What to work on => State how many lines in this listing include the word "from", and nothing else.

Records for this task =>
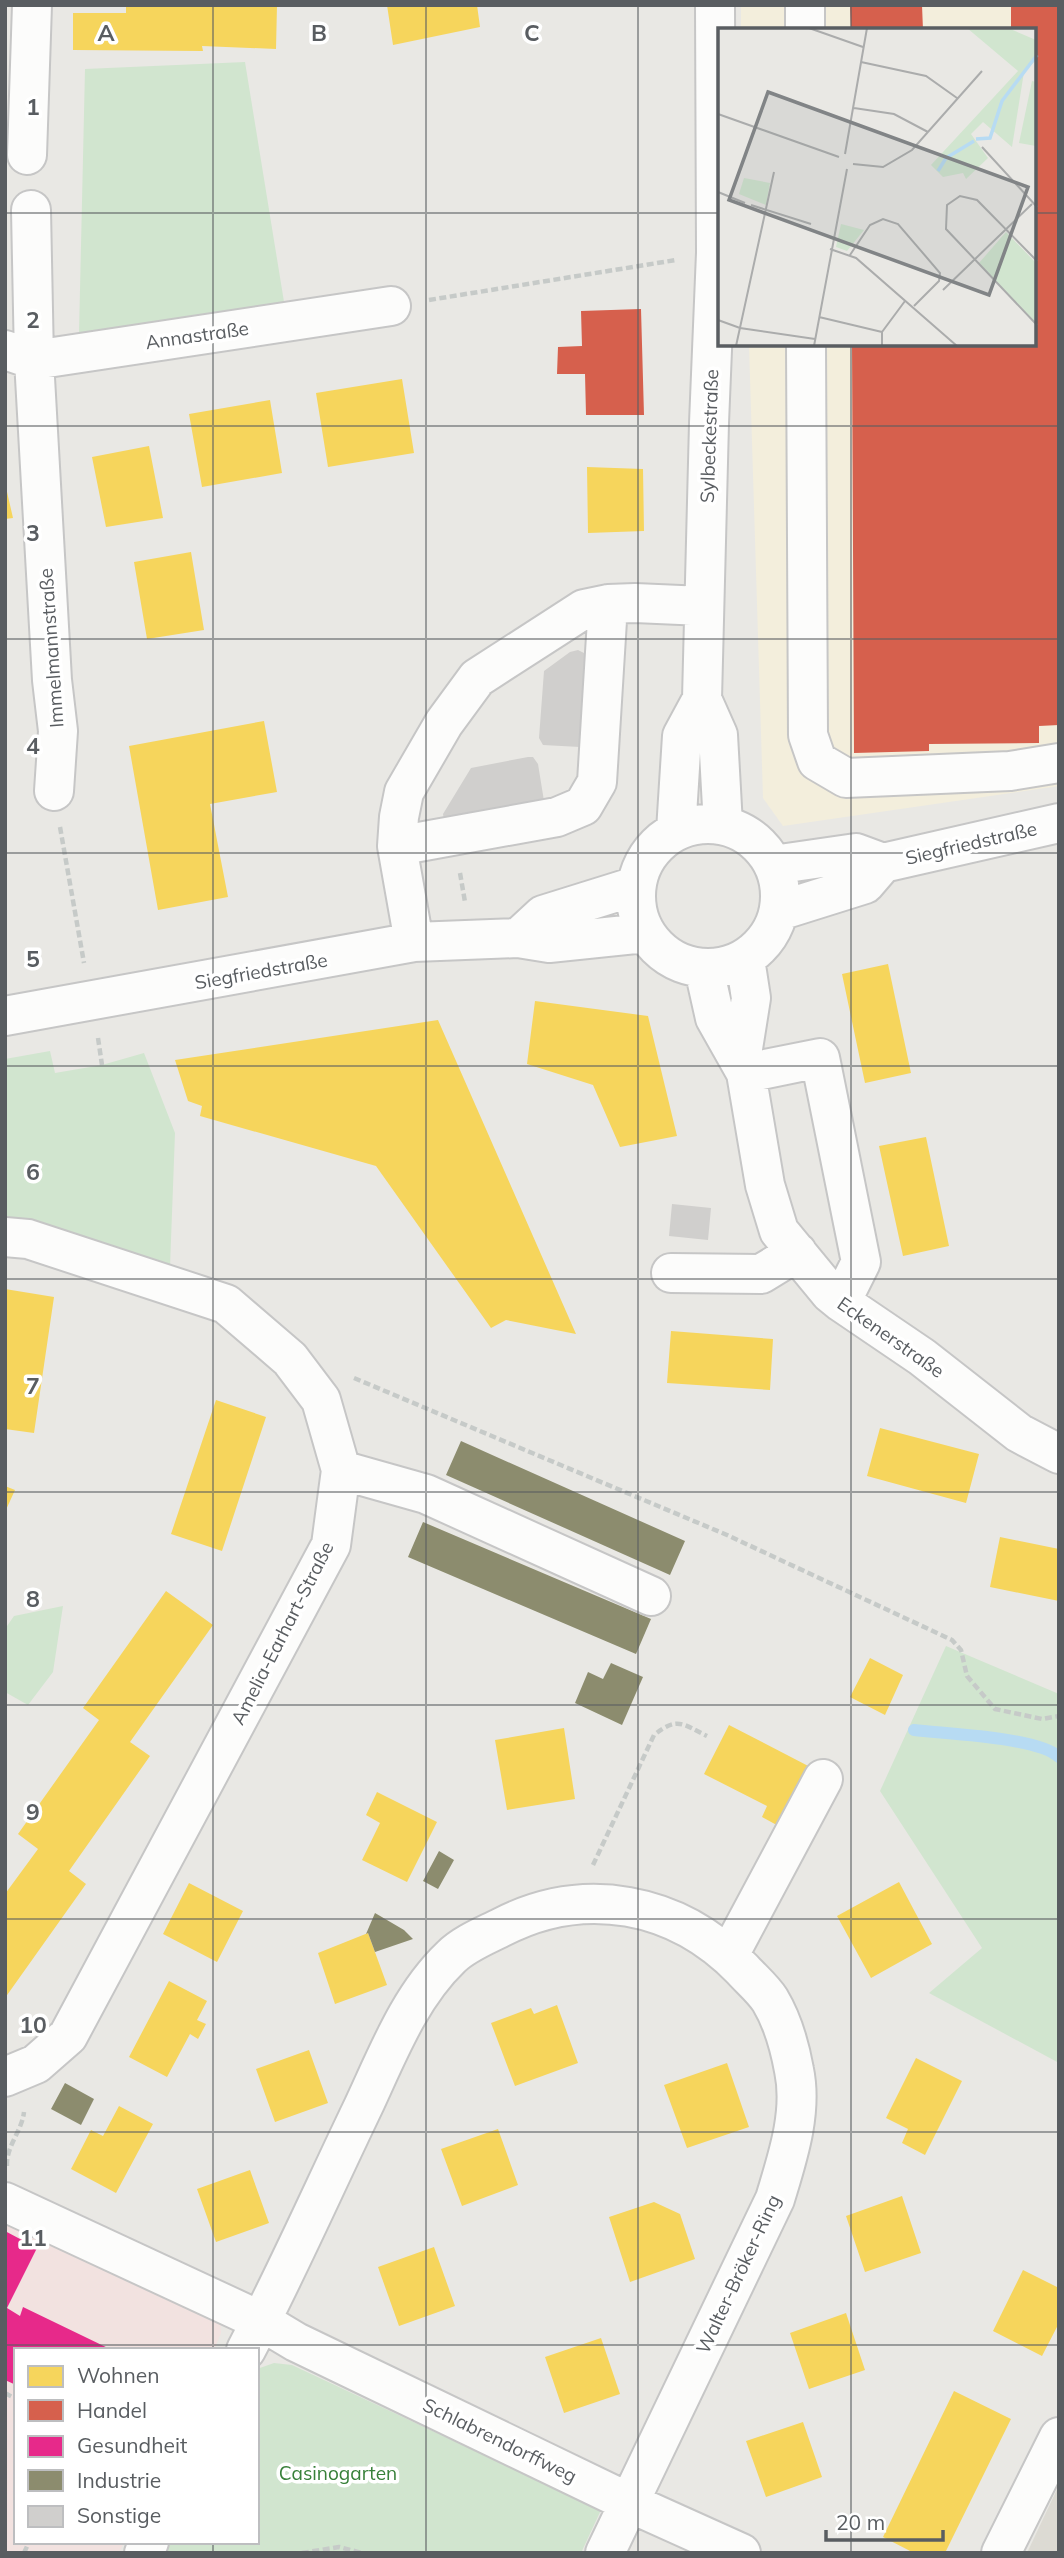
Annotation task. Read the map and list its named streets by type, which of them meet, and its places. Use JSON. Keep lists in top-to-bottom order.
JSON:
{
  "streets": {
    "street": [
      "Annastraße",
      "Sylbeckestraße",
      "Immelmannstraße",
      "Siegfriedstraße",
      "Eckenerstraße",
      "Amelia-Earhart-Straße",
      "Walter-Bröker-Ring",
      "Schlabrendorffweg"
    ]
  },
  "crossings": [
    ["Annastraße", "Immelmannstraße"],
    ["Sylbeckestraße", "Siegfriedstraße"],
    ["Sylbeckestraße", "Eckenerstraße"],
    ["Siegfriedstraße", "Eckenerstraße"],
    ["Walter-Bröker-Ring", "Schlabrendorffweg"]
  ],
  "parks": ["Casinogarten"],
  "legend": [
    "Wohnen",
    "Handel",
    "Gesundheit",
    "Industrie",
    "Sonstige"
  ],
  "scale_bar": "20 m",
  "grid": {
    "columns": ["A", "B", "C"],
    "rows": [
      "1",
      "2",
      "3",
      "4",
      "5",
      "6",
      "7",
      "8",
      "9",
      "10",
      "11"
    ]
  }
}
...
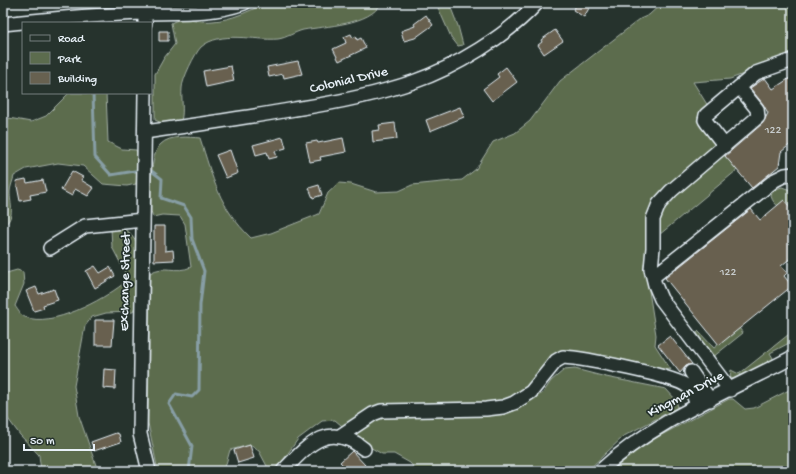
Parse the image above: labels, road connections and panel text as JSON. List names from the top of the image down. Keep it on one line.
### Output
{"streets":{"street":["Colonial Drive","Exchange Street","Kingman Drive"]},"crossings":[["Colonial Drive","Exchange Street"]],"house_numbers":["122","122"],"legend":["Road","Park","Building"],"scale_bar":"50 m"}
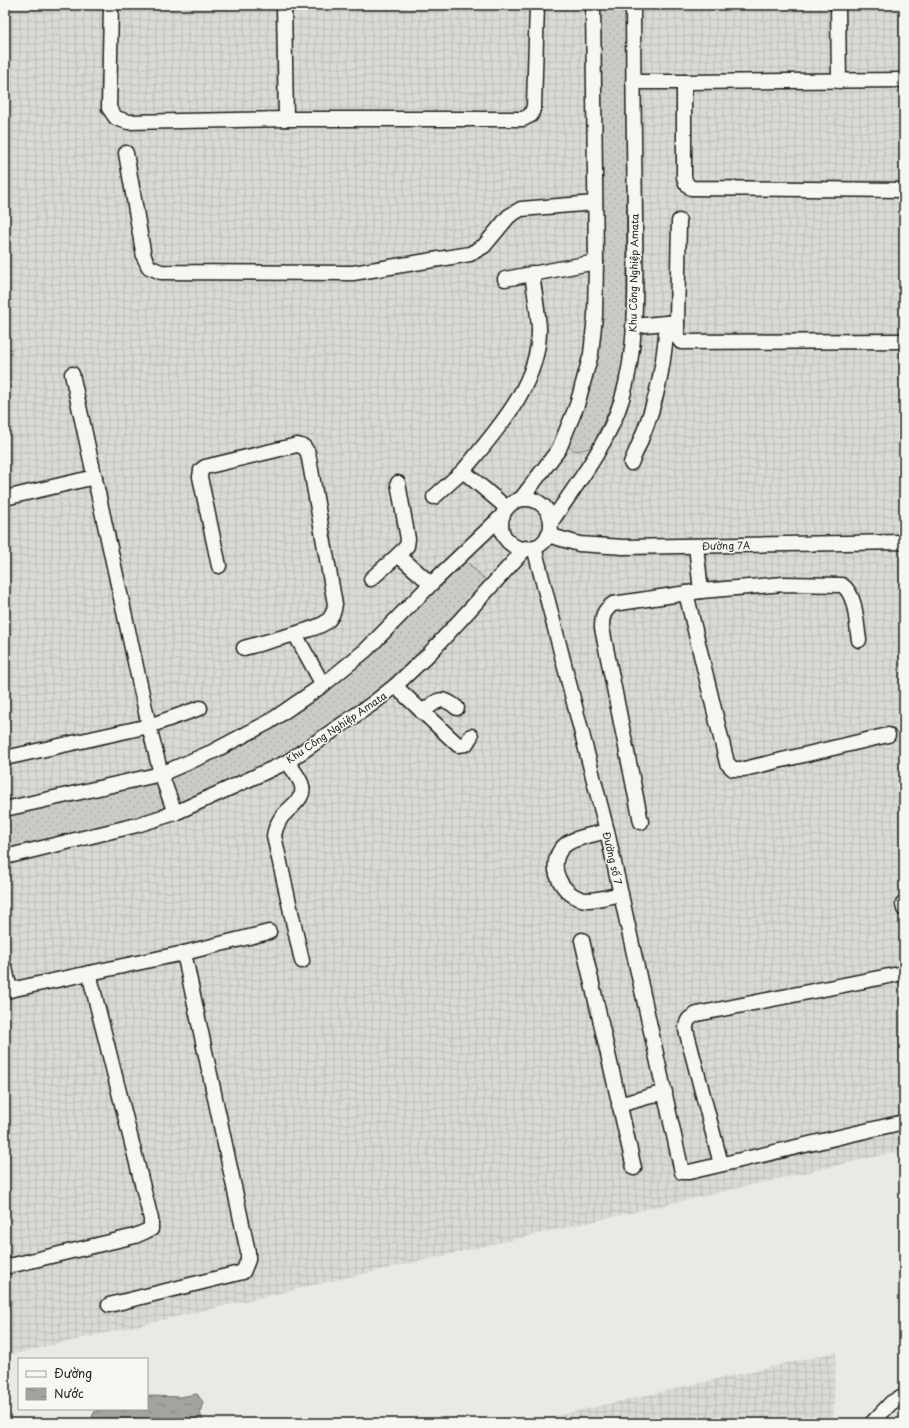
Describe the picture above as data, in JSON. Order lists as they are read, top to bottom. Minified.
---
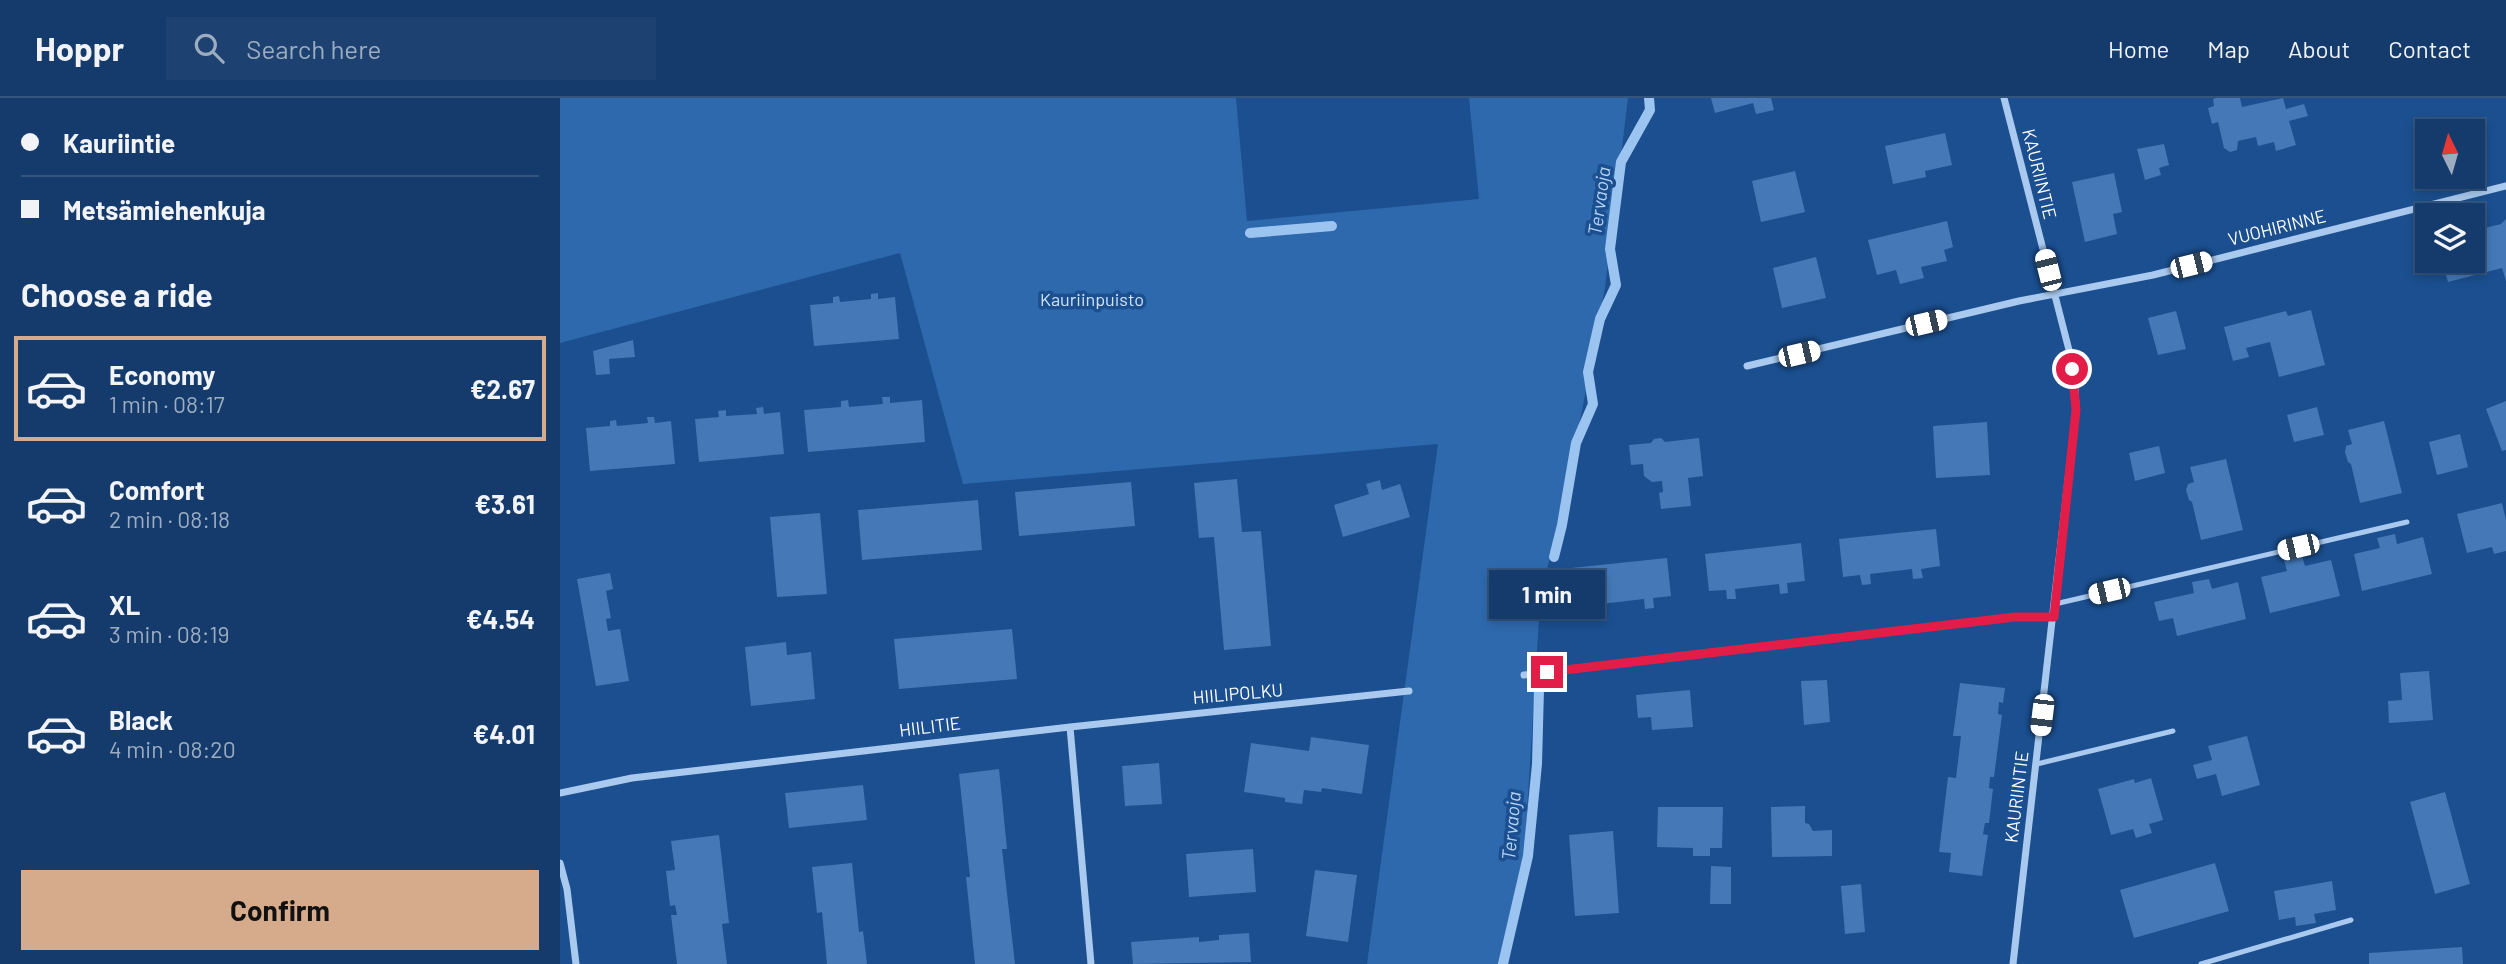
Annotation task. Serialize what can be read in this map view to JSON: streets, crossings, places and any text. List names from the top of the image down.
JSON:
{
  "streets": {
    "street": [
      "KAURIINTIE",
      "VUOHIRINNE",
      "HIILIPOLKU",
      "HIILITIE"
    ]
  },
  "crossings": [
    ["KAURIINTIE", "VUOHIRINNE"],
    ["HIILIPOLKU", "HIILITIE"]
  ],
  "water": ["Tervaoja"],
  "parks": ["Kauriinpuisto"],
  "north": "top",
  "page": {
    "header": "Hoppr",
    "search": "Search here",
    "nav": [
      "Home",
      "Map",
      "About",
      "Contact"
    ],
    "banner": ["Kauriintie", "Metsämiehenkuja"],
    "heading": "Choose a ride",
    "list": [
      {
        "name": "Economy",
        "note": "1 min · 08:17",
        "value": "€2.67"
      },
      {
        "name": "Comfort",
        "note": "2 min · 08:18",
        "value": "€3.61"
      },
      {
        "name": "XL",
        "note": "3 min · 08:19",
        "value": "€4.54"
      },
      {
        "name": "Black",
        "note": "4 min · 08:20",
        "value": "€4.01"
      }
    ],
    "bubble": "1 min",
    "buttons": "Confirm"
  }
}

Answer below => 2